* Task instructions: Whenever a line of the records below contains the word "questions", copy that line.

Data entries
▬▬▬

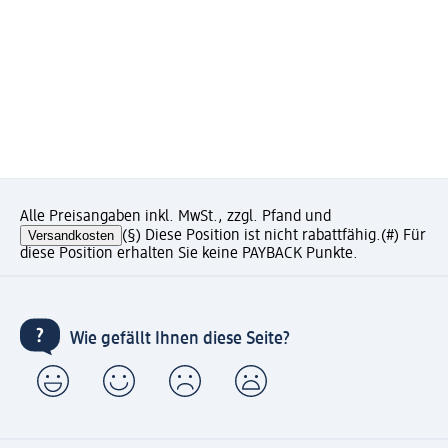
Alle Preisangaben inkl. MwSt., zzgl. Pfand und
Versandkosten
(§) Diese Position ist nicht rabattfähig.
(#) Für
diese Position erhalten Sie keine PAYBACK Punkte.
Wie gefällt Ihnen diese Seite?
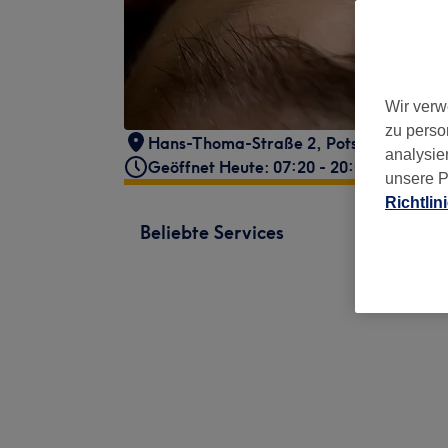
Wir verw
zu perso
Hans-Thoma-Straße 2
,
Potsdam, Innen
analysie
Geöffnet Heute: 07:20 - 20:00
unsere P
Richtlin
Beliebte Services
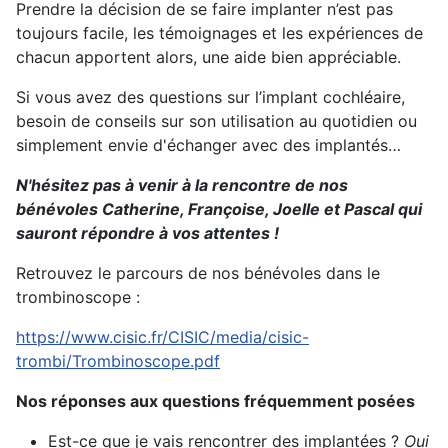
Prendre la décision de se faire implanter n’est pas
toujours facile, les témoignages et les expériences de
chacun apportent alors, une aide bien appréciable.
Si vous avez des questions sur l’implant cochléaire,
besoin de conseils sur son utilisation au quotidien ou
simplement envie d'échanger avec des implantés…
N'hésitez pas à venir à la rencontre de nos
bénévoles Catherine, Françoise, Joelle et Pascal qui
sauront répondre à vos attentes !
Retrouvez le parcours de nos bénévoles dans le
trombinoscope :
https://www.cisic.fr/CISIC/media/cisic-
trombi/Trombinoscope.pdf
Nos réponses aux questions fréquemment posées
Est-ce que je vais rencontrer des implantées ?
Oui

▬▬▬

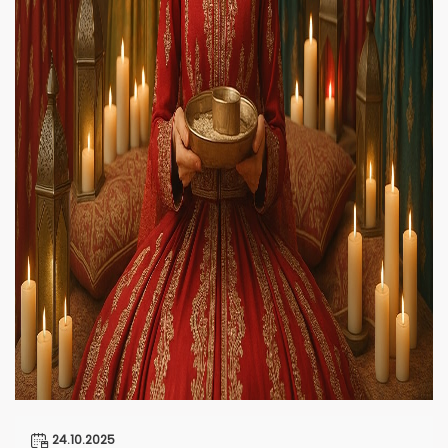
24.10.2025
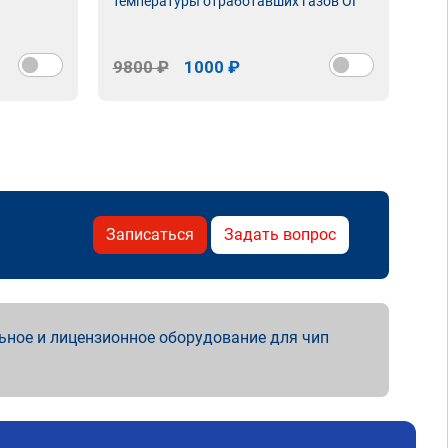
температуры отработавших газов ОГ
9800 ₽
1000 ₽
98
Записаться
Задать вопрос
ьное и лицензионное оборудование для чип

▬▬▬

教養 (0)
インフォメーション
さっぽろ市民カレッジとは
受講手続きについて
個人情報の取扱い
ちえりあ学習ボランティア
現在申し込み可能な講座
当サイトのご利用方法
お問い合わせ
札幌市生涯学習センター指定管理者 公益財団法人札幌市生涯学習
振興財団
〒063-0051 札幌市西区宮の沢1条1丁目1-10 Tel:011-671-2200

▬▬▬

* Exercise solution:
Si vous avez des questions sur l’implant cochléaire,
Nos réponses aux questions fréquemment posées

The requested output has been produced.